═════ Study material

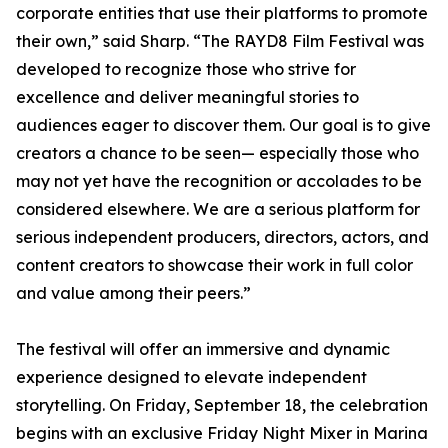
corporate entities that use their platforms to promote
their own,” said Sharp. “The RAYD8 Film Festival was
developed to recognize those who strive for
excellence and deliver meaningful stories to
audiences eager to discover them. Our goal is to give
creators a chance to be seen— especially those who
may not yet have the recognition or accolades to be
considered elsewhere. We are a serious platform for
serious independent producers, directors, actors, and
content creators to showcase their work in full color
and value among their peers.”
The festival will offer an immersive and dynamic
experience designed to elevate independent
storytelling. On Friday, September 18, the celebration
begins with an exclusive Friday Night Mixer in Marina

══════════

Task objective ::
Copy all lines in the listing above where the string "those" appears.

Task result ::
developed to recognize those who strive for
creators a chance to be seen— especially those who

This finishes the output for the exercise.